• [ACTIONS TO TAKE]:
a) In the article about linking Pike Place Market to the waterfront, which Seattle architects helped develop the scheme?
b) Decide whether each statement below agrees with the article about linking Pike Place Market to the waterfront. Answer yes or no for each, and quote the words of the article that settle it.
(i) The city alone has been developing the detailed designs.
(ii) The proposed route would run between the Desimone Bridge and the Seattle Aquarium.
(iii) The viaduct is expected to be removed in 2016.
c) Write the next few paragraphs of the article about linking Pike Place Market to the waterfront, beginning after its final sentence.
>> Begin SELECTED EXTRACT
Seattle's Stramp: a swirling confection could finally link the Market and the waterfront

A rich, multi-party plan proposes a new “front porch” for Seattle. Sloping ramps, rooftop gardens, broad terraces, new stalls, cafes and housing -- and some killer views of Elliott Bay.
Crosscut archive image.

Rendering of new Market development

A rich, multi-party plan proposes a new “front porch” for Seattle. Sloping ramps, rooftop gardens, broad terraces, new stalls, cafes and housing -- and some killer views of Elliott Bay.

Its still at least three years before the viaduct is bashed to bits — something I am eagerly looking forward to. Big Boring Bertha is having her teeth realigned in Japan but is scheduled to make an appearance sometime this summer. I hope someone is planning a gala “barge-in” for her arrival, complete with fireboats and firecrackers.

Meanwhile, planning for a remade waterfront is proceeding apace. One really grand idea to emerge from all the meetings, memos, working groups and workshops is a new, sweeping connection between the Pike Place Market and the water’s edge.

For the past year, the Pike Place Market Preservation and Development Authority, the city and a consultant (James Corner Field Operations) have been developing detailed designs for a spectacular, zig-zagging, stepped route between the Desimone Bridge, which spans Western Avenue, and the Seattle Aquarium on Alaskan Way. Imagine a creative mash-up of M.C. Escher’s stair drawing, Chutes and Ladders and the Hanging Gardens of Babylon.

The scheme, developed with the help of Seattle architects Miller / Hull, is an assemblage of different ideas from various parties, including the Market PDA, James Corner Field Operations and the Seattle Aquarium, each with its own funding source and schedule. Although this plan has not yet been formerly approved, it is a part of the overall waterfront development plan, which will be carried out once the viaduct is removed in 2016. What might have been a divisive fight among different groups has become a kind of love fest. The end result could be a real shared “front porch” for the city, something originally promised by the James Corner Field team.
>> End SELECTED EXTRACT
>> Begin DATASET EXCERPT
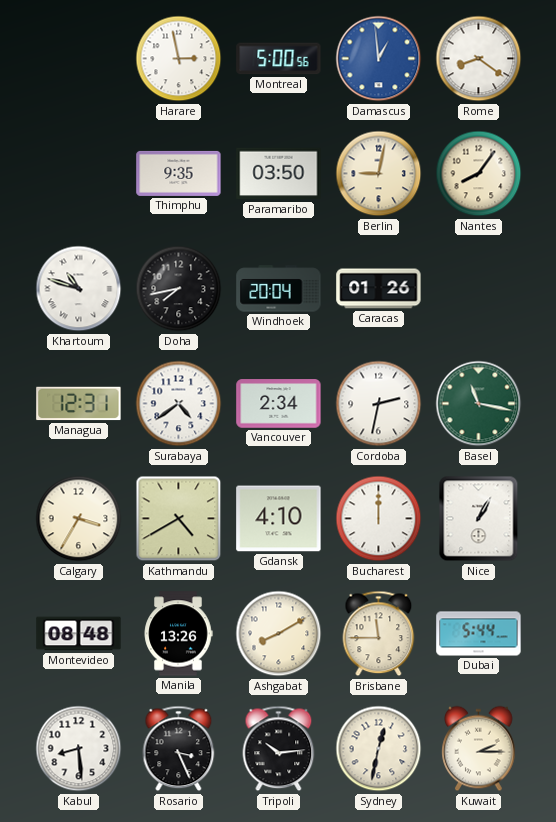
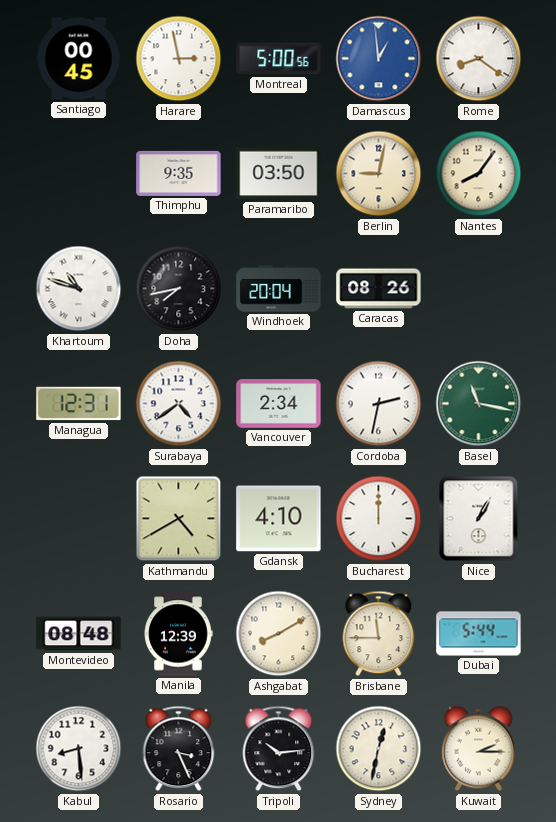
Santiago: none -> 00:45
Caracas: 01:26 -> 08:26
Calgary: 3:35 -> none
Manila: 13:26 -> 12:39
>> End DATASET EXCERPT
• [THE RESULTS]:
a) Miller / Hull

b)
(i) No: "the Pike Place Market Preservation and Development Authority, the city and a consultant (James Corner Field Operations) have been developing detailed designs"
(ii) Yes: "a spectacular, zig-zagging, stepped route between the Desimone Bridge, which spans Western Avenue, and the Seattle Aquarium on Alaskan Way"
(iii) Yes: "which will be carried out once the viaduct is removed in 2016"

c)
The ambitious design features wide, cascading staircases, gently sloping ramps that switchback along the slope, verdant roof gardens, broad terraces, projecting overlooks, a plethora of shops and cafes, new rows of market stalls, glass covered walkways, market-rate and low-income housing, and live/work spaces for artists. It seems as though everybody’s wish lists have been packed into this seesawing confection. Not that that’s a bad thing, mind you.

At the very top, Steinbrueck Park would be expanded to the south and sloped upward towards the currently dead-end Desimone Bridge. The bridge was supposed to connect to a planned drive-through (yes, you read that right) Market building on Western Avenue that never happened. A clutch of shops and a 16-foot wide passageway would be built beneath the jutting extension of Steinbrueck Park. The passageway would allow disabled people to navigate from Western Avenue down sloping ramps to a central public plaza.

The Desimone Bridge would open onto a terrace that would extend the market stalls, which now occupy that space, north and south beneath an arcade that affords panoramic views of Elliott Bay. Grand steps would descend down to the parcel known as PC-1, a lot that has been the subject of numerous, unrealized plans over the years. In the current scheme, PC-1 would become the central public plaza.

A new apartment building would be shoehorned in south of the stairs. Both market-rate and subsidized units would be available, continuing the tradition of the Market PDA to provide both. The apartment building would be capped by a green roof and connected to a lower concourse in the current multilevel market building across Western. Live/work units for artists would line the lowest floor and abut the main, sloping walkway. Steps, ramps and sloped planting areas would weave together in twists and turns down the slope. This dance-like flourish is the Market’s contribution to the scheme.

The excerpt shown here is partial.